The Grenade Launched Unmanned Aerial System (GLUAS)

The Grenade Launched Unmanned Aerial System (GLUAS)

A tiny paragliding drone with folded propellers that fits snugly into the barrel of the standard-issue 40mm grenade launcher, the GLAUS is capable of operating at up to 2,000 feet in the air to feed critical information to soldiers on the ground.

“This device provides an autonomy and intelligence platform to help soldiers perform useful missions while having a lookout from hundreds of feet in the air,” John Gerdes, a mechanical engineer with ARL, said in a statement.. “This integrates modern types of intelligence.”

“In battle, there are multiple scenarios of when soldiers would use this technology,” he added. “How it’s used depends on which theater they’re operating in.”

According to Gerdes, breakthroughs in miniaturization mean that GPS receivers and flight controllers are "very feasible" to install onto the GLUAS, "which makes it easy to maintain a position or follow a ground unit" as a ground-launched eye in the sky.

“Basically, if there is something you want to look at, but you have no idea where it is yet, that’s where the drone comes in," Gerdes said.

While the flying camera has a variety of obvious applications from situational awareness to intelligence, surveillance, and reconnaissance, there's one function that seems lacking for a system fired from a grenade launcher: exploding.

It's not outside the realm of possibility that ARL researchers could end up integrating a warhead into the GLAUS sometime in the future.

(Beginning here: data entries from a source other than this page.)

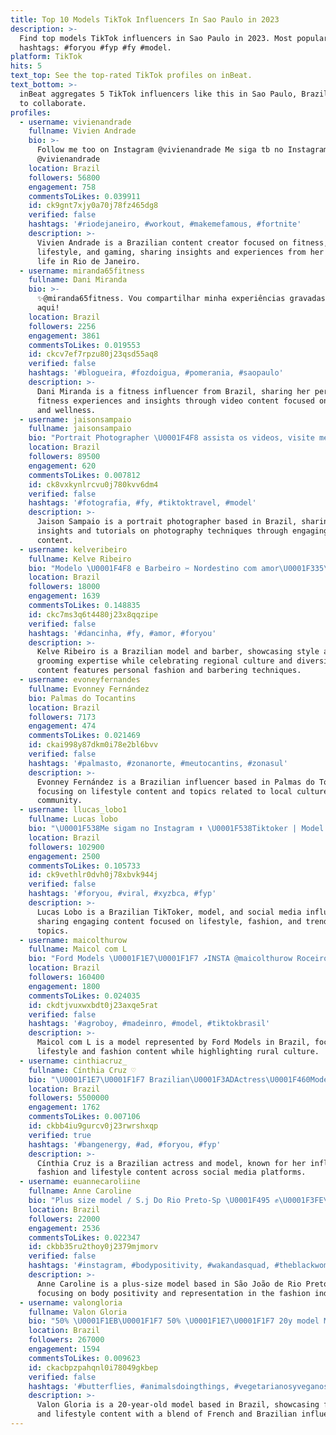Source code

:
 ```yaml
---
title: Top 10 Models TikTok Influencers In Sao Paulo in 2023
description: >-
  Find top models TikTok influencers in Sao Paulo in 2023. Most popular
  hashtags: #foryou #fyp #fy #model.
platform: TikTok
hits: 5
text_top: See the top-rated TikTok profiles on inBeat.
text_bottom: >-
  inBeat aggregates 5 TikTok influencers like this in Sao Paulo, Brazil for you
  to collaborate.
profiles:
  - username: vivienandrade
    fullname: Vivien Andrade
    bio: >-
      Follow me too on Instagram @vivienandrade Me siga tb no Instagram
      @vivienandrade
    location: Brazil
    followers: 56800
    engagement: 758
    commentsToLikes: 0.039911
    id: ck9gnt7xjy0a70j78fz465dg8
    verified: false
    hashtags: '#riodejaneiro, #workout, #makemefamous, #fortnite'
    description: >-
      Vivien Andrade is a Brazilian content creator focused on fitness,
      lifestyle, and gaming, sharing insights and experiences from her active
      life in Rio de Janeiro.
  - username: miranda65fitness
    fullname: Dani Miranda
    bio: >-
      ✨@miranda65fitness. Vou compartilhar minha experiências gravadas em vídeo
      aqui!
    location: Brazil
    followers: 2256
    engagement: 3861
    commentsToLikes: 0.019553
    id: ckcv7ef7rpzu80j23qsd55aq8
    verified: false
    hashtags: '#blogueira, #fozdoigua, #pomerania, #saopaulo'
    description: >-
      Dani Miranda is a fitness influencer from Brazil, sharing her personal
      fitness experiences and insights through video content focused on health
      and wellness.
  - username: jaisonsampaio
    fullname: jaisonsampaio
    bio: "Portrait Photographer \U0001F4F8 assista os videos, visite meu instagram let’s hit 100k"
    location: Brazil
    followers: 89500
    engagement: 620
    commentsToLikes: 0.007812
    id: ck8vxkynlrcvu0j780kvv6dm4
    verified: false
    hashtags: '#fotografia, #fy, #tiktoktravel, #model'
    description: >-
      Jaison Sampaio is a portrait photographer based in Brazil, sharing
      insights and tutorials on photography techniques through engaging video
      content.
  - username: kelveribeiro
    fullname: Kelve Ribeiro
    bio: "Modelo \U0001F4F8 e Barbeiro ✂️ Nordestino com amor\U0001F335\U0001F340❤\U0001F3F3️‍\U0001F308"
    location: Brazil
    followers: 18000
    engagement: 1639
    commentsToLikes: 0.148835
    id: ckc7ms3q6t4480j23x8qqzipe
    verified: false
    hashtags: '#dancinha, #fy, #amor, #foryou'
    description: >-
      Kelve Ribeiro is a Brazilian model and barber, showcasing style and
      grooming expertise while celebrating regional culture and diversity. His
      content features personal fashion and barbering techniques.
  - username: evoneyfernandes
    fullname: Evonney Fernández
    bio: Palmas do Tocantins
    location: Brazil
    followers: 7173
    engagement: 474
    commentsToLikes: 0.021469
    id: ckai998y87dkm0i78e2bl6bvv
    verified: false
    hashtags: '#palmasto, #zonanorte, #meutocantins, #zonasul'
    description: >-
      Evonney Fernández is a Brazilian influencer based in Palmas do Tocantins,
      focusing on lifestyle content and topics related to local culture and
      community.
  - username: llucas_lobo1
    fullname: Lucas lobo
    bio: "\U0001F538Me sigam no Instagram ⬆️ \U0001F538Tiktoker | Model | Influencer"
    location: Brazil
    followers: 102900
    engagement: 2500
    commentsToLikes: 0.105733
    id: ck9vethlr0dvh0j78xbvk944j
    verified: false
    hashtags: '#foryou, #viral, #xyzbca, #fyp'
    description: >-
      Lucas Lobo is a Brazilian TikToker, model, and social media influencer,
      sharing engaging content focused on lifestyle, fashion, and trending
      topics.
  - username: maicolthurow
    fullname: Maicol com L
    bio: "Ford Models \U0001F1E7\U0001F1F7 ↗️INSTA @maicolthurow Roceiro Model in Sampa \U0001F30D"
    location: Brazil
    followers: 160400
    engagement: 1800
    commentsToLikes: 0.024035
    id: ckdtjvuxwxbdt0j23axqe5rat
    verified: false
    hashtags: '#agroboy, #madeinro, #model, #tiktokbrasil'
    description: >-
      Maicol com L is a model represented by Ford Models in Brazil, focusing on
      lifestyle and fashion content while highlighting rural culture.
  - username: cinthiacruz_
    fullname: Cínthia Cruz ♡
    bio: "\U0001F1E7\U0001F1F7 Brazilian\U0001F3ADActress\U0001F460Model. Instagram:@cinthiacruz_ Digital influencer 20♓️"
    location: Brazil
    followers: 5500000
    engagement: 1762
    commentsToLikes: 0.007106
    id: ckbb4iu9gurcv0j23rwrshxqp
    verified: true
    hashtags: '#bangenergy, #ad, #foryou, #fyp'
    description: >-
      Cínthia Cruz is a Brazilian actress and model, known for her influence in
      fashion and lifestyle content across social media platforms.
  - username: euannecaroliine
    fullname: Anne Caroline
    bio: "Plus size model / S.j Do Rio Preto-Sp \U0001F495 ✊\U0001F3FE\U0001F525"
    location: Brazil
    followers: 22000
    engagement: 2536
    commentsToLikes: 0.022347
    id: ckbb35ru2thoy0j2379mjmorv
    verified: false
    hashtags: '#instagram, #bodypositivity, #wakandasquad, #theblackwoman'
    description: >-
      Anne Caroline is a plus-size model based in São João de Rio Preto, Brazil,
      focusing on body positivity and representation in the fashion industry.
  - username: valongloria
    fullname: Valon Gloria
    bio: "50% \U0001F1EB\U0001F1F7 50% \U0001F1E7\U0001F1F7 20y model MINHAS LENTES \U0001F440 (cód 10%: Valentina88)"
    location: Brazil
    followers: 267000
    engagement: 1594
    commentsToLikes: 0.009623
    id: ckacbpzpahqnl0i78049gkbep
    verified: false
    hashtags: '#butterflies, #animalsdoingthings, #vegetarianosyveganos, #emilyemparis'
    description: >-
      Valon Gloria is a 20-year-old model based in Brazil, showcasing fashion
      and lifestyle content with a blend of French and Brazilian influences.
---
```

After all, the Army has since 2019 been eyeing a suicide drone that can loiter in the air for up to 15 minutes before honing in on targets.

“We’re here to develop innovative concepts for the warfighter’s needs, which generally means we bring the size and weight down of a device, and push up the range and lethality,” Gerdes said. “At ARL, we’re typically focused on the basic innovation and discovery aspects of research.”

Until then, soldiers can count on adding yet another drone tool to their kits in the coming years — if and when the technology eventually leaves the prototyping phrase.

“[GLUAS] is aligned with Army modernization priorities,” Hao Kang, another mechanical engineer with ARL, said in a statement. “We’re trying to provide capabilities to individual Soldiers. The most exciting part of this is the viability of this platform, coupled with its gun-launched deployment capabilities.”